> **Your instructions**: Lines in the listing below that hold "Cabinet" are the ones to copy.

> **Exercise input**:
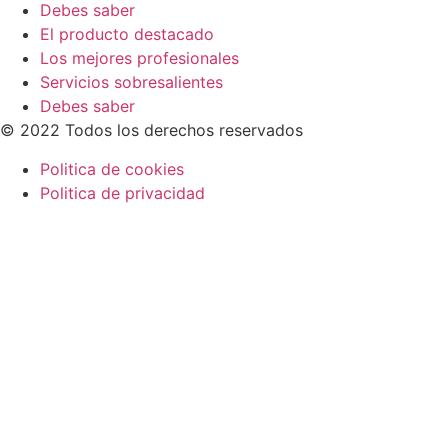
Debes saber
El producto destacado
Los mejores profesionales
Servicios sobresalientes
Debes saber
© 2022 Todos los derechos reservados
Politica de cookies
Politica de privacidad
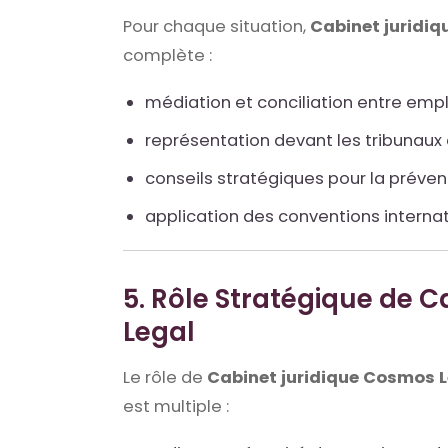
Pour chaque situation,
Cabinet juridi
complète :
médiation et conciliation entre emplo
représentation devant les tribunaux
conseils stratégiques pour la prévent
application des conventions internat
5. Rôle Stratégique de 
Legal
Le rôle de
Cabinet juridique Cosmos 
est multiple :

> **Task answer**:
Cabinet juridi
Cabinet juridique Cosmos 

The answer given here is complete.